I swear to God, one of these days I’ll find her reading a volume of Pushkin. 

Illinois News

The news from Springfield is that there won’t be any budget until the next election. Which will take place in November of 2018. So if the people of Illinois will manage to get over their puppy love for dumb, greedy and lazy millionaires and decide not to return Rauner, we might get a budget in the winter of 2019.

It’s by no means certain, though, that Rauner won’t be returned. Because – get that – most people around here have no idea we have no budget in the state. They are convinced that Rauner is working hard on their behalf. 

Here is what I will ask you to do if you live in Illinois. Please, please try to tell at least one new person a week the truth about Rauner. I’m the most unsocial person in the universe but I’m telling people at the grocery checkout, in the line at the post-office, in the gym’s locker room. The point I keep making is, “Rauner is too lazy to do any work and we have no budget as a result.”

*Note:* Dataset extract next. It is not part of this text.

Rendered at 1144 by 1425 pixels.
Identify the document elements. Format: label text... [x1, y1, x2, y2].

A good trick to start a conversation is to look at your phone, sigh loudly, say, “Ay ay ay!”, lift your eyes, catch somebody’s stare and ask, “Have you heard the news about Governor Rauner?” As of now, there hasn’t been a single person who refused to listen or didn’t participate in the conversation.

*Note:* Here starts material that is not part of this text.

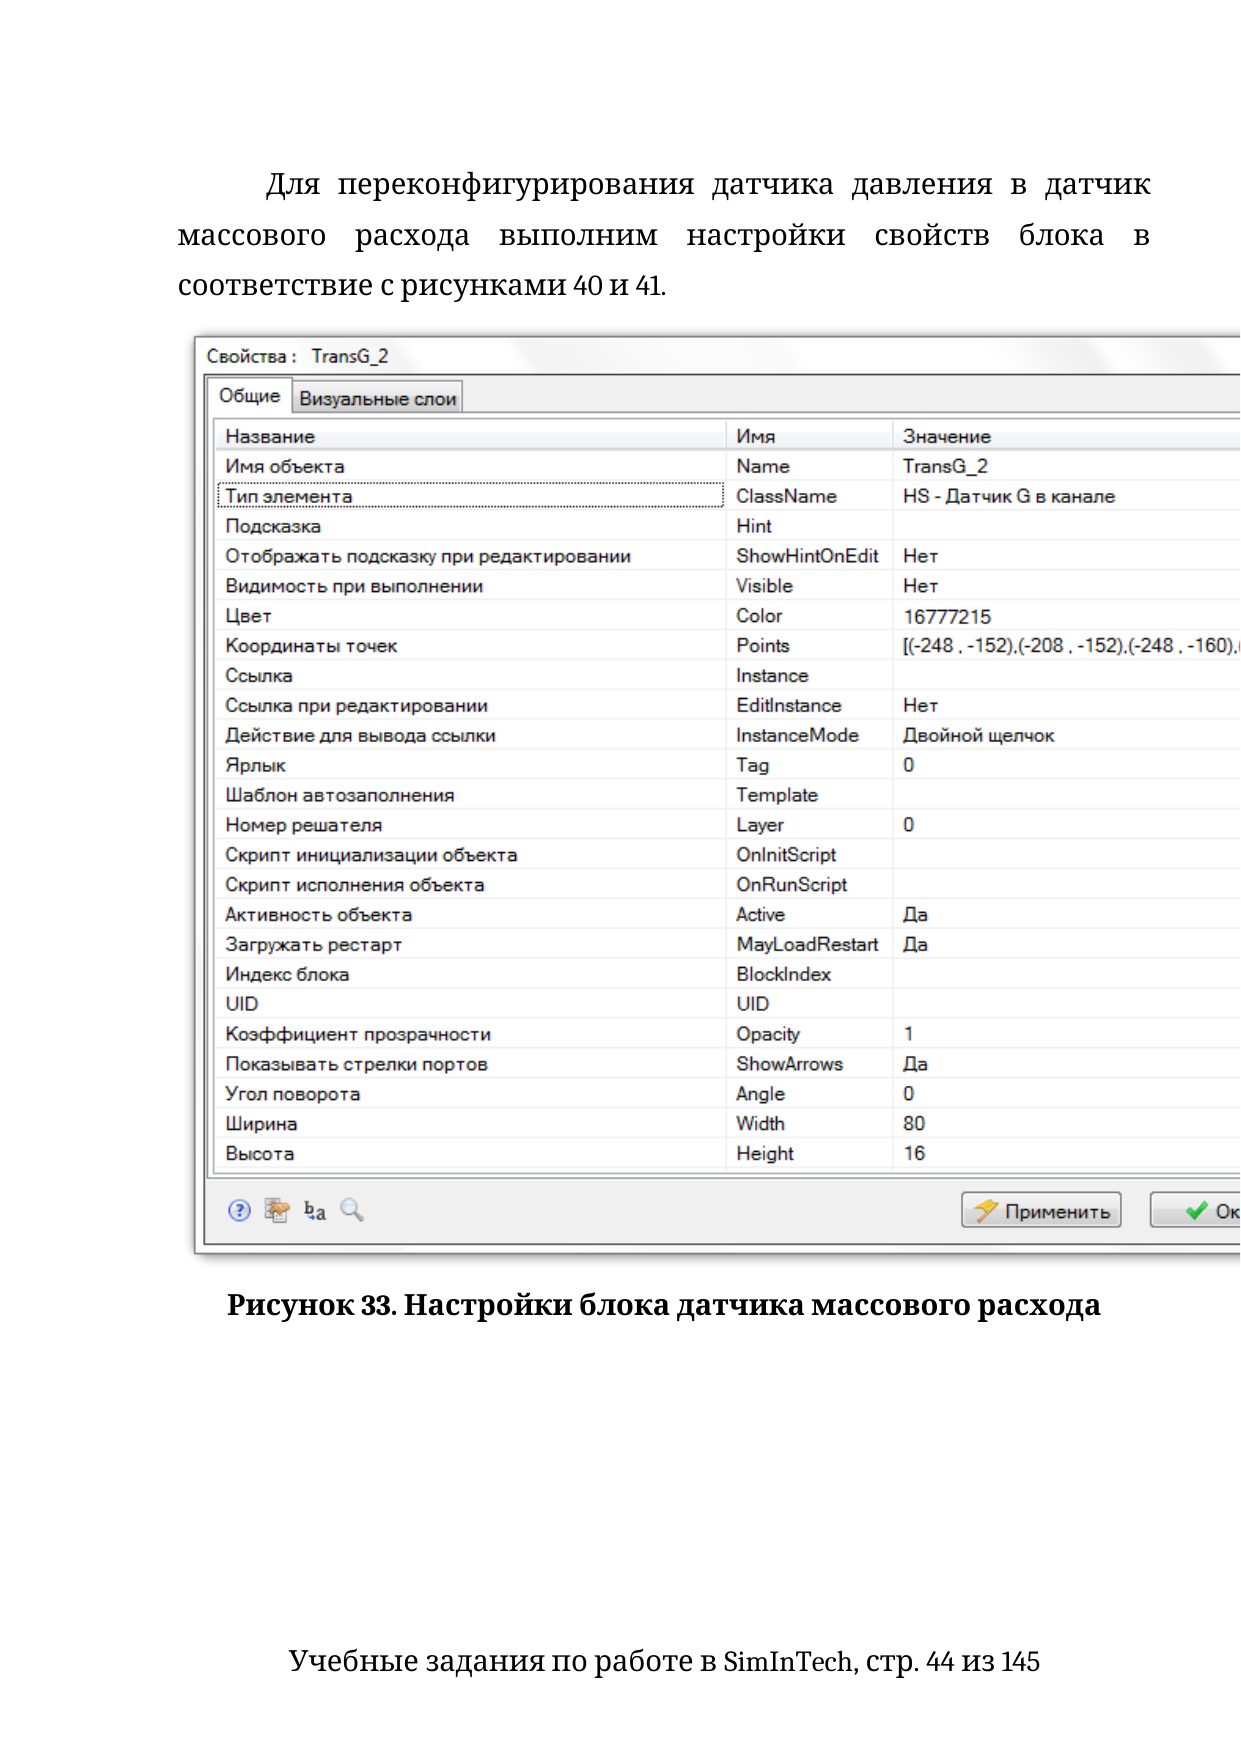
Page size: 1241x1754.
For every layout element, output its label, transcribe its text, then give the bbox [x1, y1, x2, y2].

Heroin and the Specter of Uselessness

Here is a great article on the heroin epidemic in the US that results in many more overdoses than the crack epidemic of the 1980s.

The mental health field is so useless at dealing with addiction that directors of mental health programs send out lists of “correct” terminology to describe addiction:

We are not supposed to say “drug abuse”; use “substance use disorder” instead. To say that an addict’s urine sample is “clean” is to use “words that wound”; better to say he had a “negative drug test.” “Binge drinking” is out—“heavy alcohol use” is what you should say. Bizarrely, “attempted suicide” is deemed unacceptable; we need to call it an “unsuccessful suicide.”

Fuss about language is all they can do, it seems. 

Heroin, it turns out, kills 4 times more people each year than gun homicide. The attention it gets, however, is incomparable with the attention paid to gun violence. 

This wave of drug overdoses is a real tragedy, a real horror. The surplus people with whom the specter of uselessness has caught up are being eliminated through addiction. There are not nearly enough conversations about this. 

State Department 

The State Department is being dismantled. Putin hates the State Department.